Elfride is an attractive young woman. She is middle class and apparently worried beyond her years that she may already be on the shelf. She is portrayed as rather fickle, sometimes less than focused, thoroughly aware of her social face, but strangely self-obsessed at the same time. She seems permanently to be analysing whom she might marry, and for what reason, but often from a standpoint of her own perceived standing. Her parents are keen that any suitor should possess commensurate status and have sufficient assets or prospects. This is where a young man called Stephen Smith falls short.

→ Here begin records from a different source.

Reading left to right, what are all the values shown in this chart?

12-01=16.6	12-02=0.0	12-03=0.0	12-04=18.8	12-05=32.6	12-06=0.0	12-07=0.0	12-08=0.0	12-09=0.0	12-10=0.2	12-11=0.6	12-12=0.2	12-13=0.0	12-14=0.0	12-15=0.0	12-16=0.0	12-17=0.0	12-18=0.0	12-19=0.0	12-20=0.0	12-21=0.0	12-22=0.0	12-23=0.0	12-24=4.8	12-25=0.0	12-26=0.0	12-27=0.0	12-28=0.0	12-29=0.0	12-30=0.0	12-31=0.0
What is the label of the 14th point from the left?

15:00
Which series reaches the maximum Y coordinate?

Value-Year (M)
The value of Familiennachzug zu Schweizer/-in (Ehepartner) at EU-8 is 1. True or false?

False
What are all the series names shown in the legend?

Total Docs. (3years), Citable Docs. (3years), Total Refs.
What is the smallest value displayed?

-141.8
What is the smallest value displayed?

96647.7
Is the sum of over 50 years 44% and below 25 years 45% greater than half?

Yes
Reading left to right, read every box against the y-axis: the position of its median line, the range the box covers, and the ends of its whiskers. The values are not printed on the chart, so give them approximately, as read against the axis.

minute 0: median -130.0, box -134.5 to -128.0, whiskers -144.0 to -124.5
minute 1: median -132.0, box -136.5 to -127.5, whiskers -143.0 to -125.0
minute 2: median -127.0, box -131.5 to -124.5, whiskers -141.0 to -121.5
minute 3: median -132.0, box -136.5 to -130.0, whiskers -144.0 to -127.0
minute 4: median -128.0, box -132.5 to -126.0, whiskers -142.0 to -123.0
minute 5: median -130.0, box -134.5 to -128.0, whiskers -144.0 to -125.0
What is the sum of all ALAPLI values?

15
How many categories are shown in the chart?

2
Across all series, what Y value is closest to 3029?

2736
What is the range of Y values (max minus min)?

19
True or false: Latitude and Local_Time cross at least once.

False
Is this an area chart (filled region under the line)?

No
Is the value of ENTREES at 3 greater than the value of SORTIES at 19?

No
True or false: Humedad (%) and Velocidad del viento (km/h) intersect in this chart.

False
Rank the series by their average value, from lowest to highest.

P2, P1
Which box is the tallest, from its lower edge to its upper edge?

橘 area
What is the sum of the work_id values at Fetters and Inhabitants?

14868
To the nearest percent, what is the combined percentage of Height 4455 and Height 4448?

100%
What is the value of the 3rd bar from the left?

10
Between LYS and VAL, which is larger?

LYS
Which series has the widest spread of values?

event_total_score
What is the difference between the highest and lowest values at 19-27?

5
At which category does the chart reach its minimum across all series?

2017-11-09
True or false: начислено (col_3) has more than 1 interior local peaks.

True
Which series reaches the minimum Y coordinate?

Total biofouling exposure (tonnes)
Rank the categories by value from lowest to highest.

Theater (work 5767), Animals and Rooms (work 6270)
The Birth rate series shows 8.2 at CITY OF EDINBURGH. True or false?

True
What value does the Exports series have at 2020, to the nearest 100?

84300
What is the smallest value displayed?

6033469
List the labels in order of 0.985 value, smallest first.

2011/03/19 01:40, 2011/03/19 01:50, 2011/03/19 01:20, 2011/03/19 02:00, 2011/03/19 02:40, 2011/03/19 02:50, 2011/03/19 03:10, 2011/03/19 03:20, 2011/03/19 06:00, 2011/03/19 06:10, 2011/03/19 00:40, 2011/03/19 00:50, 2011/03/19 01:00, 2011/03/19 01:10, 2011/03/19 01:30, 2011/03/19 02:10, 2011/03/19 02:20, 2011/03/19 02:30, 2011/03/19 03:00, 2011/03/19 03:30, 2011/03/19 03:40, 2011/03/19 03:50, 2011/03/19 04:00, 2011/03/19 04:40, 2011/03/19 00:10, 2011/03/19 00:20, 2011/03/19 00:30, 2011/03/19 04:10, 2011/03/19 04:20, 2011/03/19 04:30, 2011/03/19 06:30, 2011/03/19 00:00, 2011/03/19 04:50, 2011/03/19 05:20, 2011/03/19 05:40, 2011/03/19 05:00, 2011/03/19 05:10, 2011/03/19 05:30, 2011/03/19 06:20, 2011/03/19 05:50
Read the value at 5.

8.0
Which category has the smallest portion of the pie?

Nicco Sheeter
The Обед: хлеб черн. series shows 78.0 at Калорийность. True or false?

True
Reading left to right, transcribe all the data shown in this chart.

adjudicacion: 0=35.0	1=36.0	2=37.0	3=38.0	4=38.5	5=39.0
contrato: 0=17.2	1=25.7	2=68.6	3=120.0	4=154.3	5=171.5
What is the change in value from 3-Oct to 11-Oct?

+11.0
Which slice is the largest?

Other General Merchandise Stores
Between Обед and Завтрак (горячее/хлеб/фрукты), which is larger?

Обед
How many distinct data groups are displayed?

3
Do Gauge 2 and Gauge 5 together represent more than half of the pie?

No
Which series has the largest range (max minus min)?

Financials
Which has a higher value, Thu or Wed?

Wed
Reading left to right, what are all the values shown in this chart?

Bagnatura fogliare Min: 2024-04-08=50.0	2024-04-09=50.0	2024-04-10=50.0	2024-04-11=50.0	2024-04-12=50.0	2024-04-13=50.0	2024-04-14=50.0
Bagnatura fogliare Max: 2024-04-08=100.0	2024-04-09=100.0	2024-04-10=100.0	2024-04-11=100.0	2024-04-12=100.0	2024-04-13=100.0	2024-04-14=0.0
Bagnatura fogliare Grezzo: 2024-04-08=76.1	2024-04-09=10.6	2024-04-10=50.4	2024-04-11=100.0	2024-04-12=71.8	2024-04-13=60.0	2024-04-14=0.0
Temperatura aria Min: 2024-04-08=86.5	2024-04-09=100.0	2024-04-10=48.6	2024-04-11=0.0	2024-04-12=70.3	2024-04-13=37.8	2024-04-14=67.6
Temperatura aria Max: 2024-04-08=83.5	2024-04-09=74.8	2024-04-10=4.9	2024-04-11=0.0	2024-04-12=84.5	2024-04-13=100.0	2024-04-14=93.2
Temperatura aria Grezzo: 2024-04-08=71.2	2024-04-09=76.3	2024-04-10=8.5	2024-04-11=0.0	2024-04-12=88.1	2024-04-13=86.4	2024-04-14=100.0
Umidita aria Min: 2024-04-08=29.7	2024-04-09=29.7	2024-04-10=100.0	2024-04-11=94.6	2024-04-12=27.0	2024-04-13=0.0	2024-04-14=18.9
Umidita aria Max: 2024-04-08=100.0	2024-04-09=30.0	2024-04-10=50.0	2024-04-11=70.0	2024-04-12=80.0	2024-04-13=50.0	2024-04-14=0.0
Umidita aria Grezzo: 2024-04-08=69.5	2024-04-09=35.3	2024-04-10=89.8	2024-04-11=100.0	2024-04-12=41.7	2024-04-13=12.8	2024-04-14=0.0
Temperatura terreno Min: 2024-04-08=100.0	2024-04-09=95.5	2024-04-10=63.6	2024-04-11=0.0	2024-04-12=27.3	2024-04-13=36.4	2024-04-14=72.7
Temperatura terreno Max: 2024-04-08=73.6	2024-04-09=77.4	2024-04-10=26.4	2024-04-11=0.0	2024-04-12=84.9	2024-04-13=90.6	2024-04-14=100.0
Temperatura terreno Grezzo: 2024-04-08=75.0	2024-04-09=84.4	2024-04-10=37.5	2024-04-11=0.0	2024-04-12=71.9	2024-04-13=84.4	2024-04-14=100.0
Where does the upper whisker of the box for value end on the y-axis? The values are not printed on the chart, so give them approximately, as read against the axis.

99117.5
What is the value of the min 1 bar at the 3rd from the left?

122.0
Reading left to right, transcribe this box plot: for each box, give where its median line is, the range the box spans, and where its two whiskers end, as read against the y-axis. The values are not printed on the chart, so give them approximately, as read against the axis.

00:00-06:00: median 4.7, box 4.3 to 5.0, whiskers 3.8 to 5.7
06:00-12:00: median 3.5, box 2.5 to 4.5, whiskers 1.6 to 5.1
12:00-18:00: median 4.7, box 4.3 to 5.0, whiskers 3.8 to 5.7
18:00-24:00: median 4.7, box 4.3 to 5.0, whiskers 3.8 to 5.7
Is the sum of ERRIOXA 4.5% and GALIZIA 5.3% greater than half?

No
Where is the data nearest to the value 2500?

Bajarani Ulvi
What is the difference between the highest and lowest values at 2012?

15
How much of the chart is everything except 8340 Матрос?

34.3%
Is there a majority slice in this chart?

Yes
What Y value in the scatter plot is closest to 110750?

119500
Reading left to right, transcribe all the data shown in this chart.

Stephen has as yet made neither a name nor a fortune. We learn that he is well educated, but has followed a curriculum far removed from that prescribed as a social passport by the prestigious schools. He is of low birth, since his father is nothing more than a manual labourer. Even a status elevated to that of the self-employed late in the story cannot make amends for having spent most of a working life as a mere employee. Elfride, however, seems to be besotted with Stephen Smith. He is of her age, and somewhat the wiser of the two. She is young, inexperienced, retiring but determined, and not a little myopic. They decide to elope when Elfride’s family declare their opposition. The couple travel to London by train, an act that in itself could easily compromise Elfride’s future marriage prospects, but Elfride immediately has second thoughts she declares she wants to return to England’s west country on the next train out of Paddington. Stephen insists on doing the right thing and accompanies her to preserve her safety. Stephen decides he must make his way in life before Elfride or, more importantly, her parents will accept him. Elfride declares she will wait, faithfully.

Thomas Hardy tells us that “…when women are secret they are secret indeed; and more often than not they only begin to be secret with the advent of a second lover.” Elfride does not seem to be too secret about anything when Mr Knight appears on the scene. He is a decade older than her, rather stiff and correct, but also solvent. With Stephen away, out of sight becomes almost out of mind and things duly progress.

There is a strange episode when Elfride saves Knight’s life on a cliff top. We are reminded perhaps that this is more soap than opera when there is an even stranger episode when Elfride is, conveniently for the plot, blamed for the death of a young lad who, unknown to her, became obsessed for distance. There is always a need to write letters in romantic novels. Characters always need to commit their thoughts, requests and accusations to paper. And, in an age without instant communication, words thus committed to the permanence of paper can be read, and also re-read or misread by anyone who cares to scan them. And so when Knight presses Elfride on her past, words both spoken and written are misunderstood and misinterpreted.

Stephen returns and meets Knight. Stephen has been in India and has done well for himself. Here is another truth of the time in that it is easier to climb socially via the colonies. In the end there are surprises for both men and for the reader as life takes all the characters along paths they believed to be familiar but eventually lead them into unknown territory.

“Of course; a sensible woman would rather lose her wits than her beauty,” is another of Hardy’s gender musings, an area where the book might grate with many a modern reader. But equally there is much in A Pair Of Blue Eyes that remains familiar. Even that last quoted opinion retains significance in an age that is perhaps more obsessed with personal appearance than any other, an age where cosmetic surgery transforms bodies as commonly as wisdom changes minds. Thomas Hardy’s novel ought to remind us that there are perhaps some universal truths, despite the fact that their appearance may change.